【第一部完結】転生幼魔女は生き延びたい!~唯一無二の力はナイショだよ〜
「ありがとう、セレスティア」

 耳に飛び込んできた穏やかで優しい声。
 頭にぽんと載せられた大きな手が、ぎこちなく左右に動く。

 まさか。これは──。

「なで、なで……?」

「あ、あぁ。そのつもりだが……嫌か?」

「ううん! いやじゃない、いやじゃないよ! すごく、すーっごく、うれしい! もっともっと!」

 手のひらに押しつけるように頭を差し出せば、アルフレッドが再びゆっくりと手を動かしはじめる。
 ただ頭を撫でているだけなのに、まるで難問に直面しているかのような真剣な顔だ。

 行動と表情のアンバランスさが面白くて、そしてなにより初めて親子らしい触れ合いができたのが嬉しくて。
 セレスティアは、顔がほころぶのを止められない。

「あのね、あのね! このおちゃに、はいってるハーブね。もーりすおじさんと、いっしょに、そだてたんだよ!」

「そうなのか? すごいな」

「えへへ! でしょでしょ! あとね。きょうはね、もじのれんしゅうしたの。おてほんみなくても、かけるようになってきたんだよ!」

「ほう。
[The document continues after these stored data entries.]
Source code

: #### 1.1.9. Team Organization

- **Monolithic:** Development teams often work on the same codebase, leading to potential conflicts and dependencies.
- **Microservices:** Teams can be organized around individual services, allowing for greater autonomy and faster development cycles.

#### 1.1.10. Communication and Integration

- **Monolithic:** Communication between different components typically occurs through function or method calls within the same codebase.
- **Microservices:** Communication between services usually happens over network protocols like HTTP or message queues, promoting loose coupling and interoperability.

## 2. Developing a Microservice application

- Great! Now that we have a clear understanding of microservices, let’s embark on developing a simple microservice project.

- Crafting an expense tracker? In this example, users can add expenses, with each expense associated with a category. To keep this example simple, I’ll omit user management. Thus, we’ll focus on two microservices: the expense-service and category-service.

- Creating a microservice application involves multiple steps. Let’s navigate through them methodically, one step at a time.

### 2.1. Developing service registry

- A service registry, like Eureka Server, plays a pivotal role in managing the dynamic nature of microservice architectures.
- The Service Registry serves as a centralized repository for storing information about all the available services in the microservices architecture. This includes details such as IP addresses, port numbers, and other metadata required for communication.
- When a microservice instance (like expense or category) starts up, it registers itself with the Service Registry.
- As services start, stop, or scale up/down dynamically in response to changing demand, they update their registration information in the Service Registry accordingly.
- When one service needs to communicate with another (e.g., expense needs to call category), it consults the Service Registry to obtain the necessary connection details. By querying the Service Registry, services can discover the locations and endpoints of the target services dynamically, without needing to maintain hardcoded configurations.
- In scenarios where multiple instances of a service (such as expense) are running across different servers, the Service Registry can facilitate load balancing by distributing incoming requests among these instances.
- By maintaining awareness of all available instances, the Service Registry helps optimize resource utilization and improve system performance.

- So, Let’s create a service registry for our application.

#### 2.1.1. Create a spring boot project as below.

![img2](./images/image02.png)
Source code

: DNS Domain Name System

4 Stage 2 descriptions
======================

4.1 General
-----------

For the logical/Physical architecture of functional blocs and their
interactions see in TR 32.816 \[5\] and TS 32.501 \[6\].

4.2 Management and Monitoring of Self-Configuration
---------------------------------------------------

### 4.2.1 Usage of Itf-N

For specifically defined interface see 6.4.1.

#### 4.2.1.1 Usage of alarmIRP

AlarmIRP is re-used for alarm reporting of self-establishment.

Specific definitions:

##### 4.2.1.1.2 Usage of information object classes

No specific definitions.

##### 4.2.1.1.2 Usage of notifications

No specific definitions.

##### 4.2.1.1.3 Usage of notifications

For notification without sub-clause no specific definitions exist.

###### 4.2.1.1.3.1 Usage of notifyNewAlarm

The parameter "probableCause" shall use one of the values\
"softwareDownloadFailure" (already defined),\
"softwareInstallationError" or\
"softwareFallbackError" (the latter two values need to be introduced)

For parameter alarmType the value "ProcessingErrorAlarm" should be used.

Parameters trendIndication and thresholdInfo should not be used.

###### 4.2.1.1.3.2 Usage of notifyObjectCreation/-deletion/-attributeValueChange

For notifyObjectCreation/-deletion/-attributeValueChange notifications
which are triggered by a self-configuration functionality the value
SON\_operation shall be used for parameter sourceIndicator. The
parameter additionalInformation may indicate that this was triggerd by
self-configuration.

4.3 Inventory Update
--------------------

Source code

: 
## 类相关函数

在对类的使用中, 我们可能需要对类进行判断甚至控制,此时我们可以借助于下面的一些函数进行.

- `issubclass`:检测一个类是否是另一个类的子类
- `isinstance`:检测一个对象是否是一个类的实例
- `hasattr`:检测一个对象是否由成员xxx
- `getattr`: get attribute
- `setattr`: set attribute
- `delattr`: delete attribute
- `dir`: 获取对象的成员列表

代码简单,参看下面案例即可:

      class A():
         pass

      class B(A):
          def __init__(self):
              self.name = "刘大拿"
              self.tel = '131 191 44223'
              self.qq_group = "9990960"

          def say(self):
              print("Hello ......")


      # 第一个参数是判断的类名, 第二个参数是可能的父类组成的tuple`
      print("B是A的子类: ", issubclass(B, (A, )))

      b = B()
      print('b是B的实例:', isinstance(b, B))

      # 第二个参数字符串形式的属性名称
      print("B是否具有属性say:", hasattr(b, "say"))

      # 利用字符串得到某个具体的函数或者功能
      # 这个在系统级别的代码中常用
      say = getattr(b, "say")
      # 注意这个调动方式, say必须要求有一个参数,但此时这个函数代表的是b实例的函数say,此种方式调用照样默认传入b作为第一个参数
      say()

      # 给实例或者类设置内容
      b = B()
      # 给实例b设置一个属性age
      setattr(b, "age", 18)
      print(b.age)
それは頑張っているな」

「うん! あとはねぇ、あとはねぇ~」

 多忙な父とゆっくり話せる貴重な機会。
 しかも今ならなんでも褒めてくれる気がして、セレスティアは指折り数えながら、日頃頑張っていることを挙げていく。

 アルフレッドも、娘が褒められたくて話していることに気付いているのだろう。頭に置いた手は離さず、ずっと優しく撫でてくれていた。

「私、お茶のおかわりと先程焼いたクッキーを持ってきますね。ポーラさん、お手伝いをお願いできますか?」

「かしこまりました」

 クリスティーヌが立ち上がり、ポーラとともに談話室を出て行った。
 もしかしたら、親子水入らずで過ごせるように気を遣ってくれたのかもしれない。

 母と乳母の思いやりを感じ、いっそう胸が温かくなる。

「でねでね、あのね。くりすちーぬさまと、ごはんのマナーのれんしゅうも、してるの。きのうは、『かんぺきです』って、ほめてもらえたんだよ!」

「それはすごいな。では、どこの晩餐会に呼ばれても大丈夫だな」

「うんっ! まかせてよ!」

 セレスティアは顎をツンと上げ、ドヤ顔で胸を張った。

 それを見つめるアルフレッドの顔つきは依然として固いものの、今はもうそれを怖いとは思わなかった。なぜならセレスティアの頭を撫でる手がとても優しくて、怒ってなどいないと分かるから。

 温かなぬくもりと壊れ物を扱うような触れ方が、表情よりも雄弁に伝えてくる。
 アルフレッドがセレスティアを、とても、とても、大切に想ってくれているのだと。